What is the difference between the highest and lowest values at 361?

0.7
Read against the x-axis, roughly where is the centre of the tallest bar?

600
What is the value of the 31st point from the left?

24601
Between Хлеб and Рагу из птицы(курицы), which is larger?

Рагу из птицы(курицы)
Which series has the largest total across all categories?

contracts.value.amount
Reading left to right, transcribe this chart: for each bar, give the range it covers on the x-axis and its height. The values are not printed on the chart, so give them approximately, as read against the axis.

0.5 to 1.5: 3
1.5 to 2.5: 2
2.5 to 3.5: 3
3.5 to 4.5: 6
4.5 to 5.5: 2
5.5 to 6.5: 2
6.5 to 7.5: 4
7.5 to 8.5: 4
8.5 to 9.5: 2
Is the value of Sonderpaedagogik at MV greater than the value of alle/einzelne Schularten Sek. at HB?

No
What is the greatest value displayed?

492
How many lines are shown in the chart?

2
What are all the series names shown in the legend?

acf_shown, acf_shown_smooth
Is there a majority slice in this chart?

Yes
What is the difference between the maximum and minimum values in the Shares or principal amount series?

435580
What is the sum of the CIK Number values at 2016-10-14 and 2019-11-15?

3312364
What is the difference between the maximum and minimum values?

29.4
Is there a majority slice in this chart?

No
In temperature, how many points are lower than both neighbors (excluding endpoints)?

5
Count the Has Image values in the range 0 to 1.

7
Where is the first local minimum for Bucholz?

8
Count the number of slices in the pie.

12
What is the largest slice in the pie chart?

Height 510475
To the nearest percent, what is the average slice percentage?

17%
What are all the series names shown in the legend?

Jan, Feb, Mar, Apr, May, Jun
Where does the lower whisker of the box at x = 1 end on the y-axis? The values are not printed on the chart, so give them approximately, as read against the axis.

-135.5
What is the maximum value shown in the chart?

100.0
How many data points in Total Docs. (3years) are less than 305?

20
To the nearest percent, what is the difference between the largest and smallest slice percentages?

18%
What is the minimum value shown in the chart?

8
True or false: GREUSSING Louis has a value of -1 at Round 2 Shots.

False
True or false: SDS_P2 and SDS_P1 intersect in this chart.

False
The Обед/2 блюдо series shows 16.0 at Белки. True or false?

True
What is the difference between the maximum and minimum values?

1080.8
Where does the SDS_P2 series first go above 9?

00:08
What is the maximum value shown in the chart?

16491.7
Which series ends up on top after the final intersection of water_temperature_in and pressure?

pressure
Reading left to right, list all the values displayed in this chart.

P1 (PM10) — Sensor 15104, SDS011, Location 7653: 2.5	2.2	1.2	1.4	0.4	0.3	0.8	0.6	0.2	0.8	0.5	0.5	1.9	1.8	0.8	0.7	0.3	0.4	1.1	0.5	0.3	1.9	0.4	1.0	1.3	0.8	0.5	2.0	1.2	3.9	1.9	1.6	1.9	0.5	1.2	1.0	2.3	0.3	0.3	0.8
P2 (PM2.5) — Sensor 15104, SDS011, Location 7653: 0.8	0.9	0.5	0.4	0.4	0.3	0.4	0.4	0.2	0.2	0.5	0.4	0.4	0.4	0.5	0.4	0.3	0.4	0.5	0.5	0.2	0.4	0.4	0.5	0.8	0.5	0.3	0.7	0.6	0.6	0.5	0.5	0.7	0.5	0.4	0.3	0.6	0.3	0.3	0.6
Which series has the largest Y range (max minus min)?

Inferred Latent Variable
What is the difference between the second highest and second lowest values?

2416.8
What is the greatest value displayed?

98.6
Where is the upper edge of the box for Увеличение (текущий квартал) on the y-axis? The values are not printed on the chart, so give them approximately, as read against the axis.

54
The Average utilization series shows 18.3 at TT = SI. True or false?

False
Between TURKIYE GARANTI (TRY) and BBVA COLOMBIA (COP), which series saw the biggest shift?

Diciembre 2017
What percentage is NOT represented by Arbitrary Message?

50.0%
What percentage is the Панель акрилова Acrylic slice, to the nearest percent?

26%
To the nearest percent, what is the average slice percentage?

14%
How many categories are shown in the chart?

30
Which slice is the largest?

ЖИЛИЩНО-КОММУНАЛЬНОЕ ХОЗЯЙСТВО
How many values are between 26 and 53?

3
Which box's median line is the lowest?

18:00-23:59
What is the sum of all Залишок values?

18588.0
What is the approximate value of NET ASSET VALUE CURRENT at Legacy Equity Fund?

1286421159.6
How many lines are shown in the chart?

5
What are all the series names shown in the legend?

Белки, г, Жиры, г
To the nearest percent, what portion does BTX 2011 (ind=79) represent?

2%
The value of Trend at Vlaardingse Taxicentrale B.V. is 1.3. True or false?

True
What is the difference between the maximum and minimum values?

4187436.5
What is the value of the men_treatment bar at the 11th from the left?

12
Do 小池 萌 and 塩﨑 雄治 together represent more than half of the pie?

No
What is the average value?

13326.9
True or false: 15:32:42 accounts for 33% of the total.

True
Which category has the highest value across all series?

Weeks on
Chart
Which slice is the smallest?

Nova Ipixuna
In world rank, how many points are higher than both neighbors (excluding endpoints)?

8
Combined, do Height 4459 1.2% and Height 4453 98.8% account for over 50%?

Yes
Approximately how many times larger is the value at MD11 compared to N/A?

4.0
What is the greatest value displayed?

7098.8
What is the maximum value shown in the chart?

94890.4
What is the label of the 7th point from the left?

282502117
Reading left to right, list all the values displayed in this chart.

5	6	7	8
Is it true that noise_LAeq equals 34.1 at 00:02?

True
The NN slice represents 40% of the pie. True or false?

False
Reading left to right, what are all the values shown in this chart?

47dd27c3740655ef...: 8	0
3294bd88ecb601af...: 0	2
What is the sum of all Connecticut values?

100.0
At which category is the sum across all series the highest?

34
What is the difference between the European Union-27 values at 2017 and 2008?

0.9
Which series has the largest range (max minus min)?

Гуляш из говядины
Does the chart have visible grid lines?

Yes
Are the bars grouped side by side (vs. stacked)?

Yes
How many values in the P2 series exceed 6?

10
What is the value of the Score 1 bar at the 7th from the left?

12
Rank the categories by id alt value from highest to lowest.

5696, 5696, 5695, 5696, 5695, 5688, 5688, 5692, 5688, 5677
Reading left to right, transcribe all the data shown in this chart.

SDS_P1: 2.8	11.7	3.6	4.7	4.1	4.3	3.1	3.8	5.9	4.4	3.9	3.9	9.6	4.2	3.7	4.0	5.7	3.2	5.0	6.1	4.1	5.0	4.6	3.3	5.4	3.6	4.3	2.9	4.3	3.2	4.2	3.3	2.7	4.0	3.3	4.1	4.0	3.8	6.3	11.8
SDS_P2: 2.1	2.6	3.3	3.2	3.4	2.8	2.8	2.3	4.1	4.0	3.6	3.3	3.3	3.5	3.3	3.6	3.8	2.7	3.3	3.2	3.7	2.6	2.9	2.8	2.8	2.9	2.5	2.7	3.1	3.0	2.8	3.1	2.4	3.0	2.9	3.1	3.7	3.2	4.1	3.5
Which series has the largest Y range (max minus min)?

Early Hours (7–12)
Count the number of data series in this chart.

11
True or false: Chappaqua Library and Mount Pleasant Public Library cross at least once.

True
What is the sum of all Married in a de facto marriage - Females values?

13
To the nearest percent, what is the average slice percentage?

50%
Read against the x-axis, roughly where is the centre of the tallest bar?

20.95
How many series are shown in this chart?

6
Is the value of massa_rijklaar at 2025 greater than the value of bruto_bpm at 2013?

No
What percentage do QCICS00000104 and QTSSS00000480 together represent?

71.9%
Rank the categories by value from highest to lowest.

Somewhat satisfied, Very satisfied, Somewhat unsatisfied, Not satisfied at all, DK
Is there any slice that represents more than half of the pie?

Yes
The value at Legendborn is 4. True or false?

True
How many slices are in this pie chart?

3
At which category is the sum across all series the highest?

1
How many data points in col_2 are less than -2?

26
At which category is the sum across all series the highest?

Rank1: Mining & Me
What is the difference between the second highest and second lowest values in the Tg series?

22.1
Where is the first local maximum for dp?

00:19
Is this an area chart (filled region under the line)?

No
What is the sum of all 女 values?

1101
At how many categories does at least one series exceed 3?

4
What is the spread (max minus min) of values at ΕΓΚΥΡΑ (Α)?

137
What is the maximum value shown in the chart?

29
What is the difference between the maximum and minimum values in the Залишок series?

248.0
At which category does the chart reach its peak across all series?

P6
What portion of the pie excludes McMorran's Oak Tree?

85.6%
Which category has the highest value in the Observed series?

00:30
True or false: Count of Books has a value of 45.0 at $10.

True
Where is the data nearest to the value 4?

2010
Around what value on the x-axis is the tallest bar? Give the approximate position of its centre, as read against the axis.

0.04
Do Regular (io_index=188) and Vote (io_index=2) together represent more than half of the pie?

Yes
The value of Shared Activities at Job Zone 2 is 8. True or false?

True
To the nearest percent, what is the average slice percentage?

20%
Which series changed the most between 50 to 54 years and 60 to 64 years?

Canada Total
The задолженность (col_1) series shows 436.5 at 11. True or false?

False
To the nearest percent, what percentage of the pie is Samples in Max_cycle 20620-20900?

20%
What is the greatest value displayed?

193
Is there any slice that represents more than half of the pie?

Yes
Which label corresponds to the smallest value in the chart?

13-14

◆ **TASK STATEMENT**: Can you pull out, word for word, the lines of the material from the one containing "Height 510475" up to and including the one containing "Where does the SDS_P2"?

◆ **THE COMPLETED TASK**:
Height 510475
To the nearest percent, what is the average slice percentage?

17%
What are all the series names shown in the legend?

Jan, Feb, Mar, Apr, May, Jun
Where does the lower whisker of the box at x = 1 end on the y-axis? The values are not printed on the chart, so give them approximately, as read against the axis.

-135.5
What is the maximum value shown in the chart?

100.0
How many data points in Total Docs. (3years) are less than 305?

20
To the nearest percent, what is the difference between the largest and smallest slice percentages?

18%
What is the minimum value shown in the chart?

8
True or false: GREUSSING Louis has a value of -1 at Round 2 Shots.

False
True or false: SDS_P2 and SDS_P1 intersect in this chart.

False
The Обед/2 блюдо series shows 16.0 at Белки. True or false?

True
What is the difference between the maximum and minimum values?

1080.8
Where does the SDS_P2 series first go above 9?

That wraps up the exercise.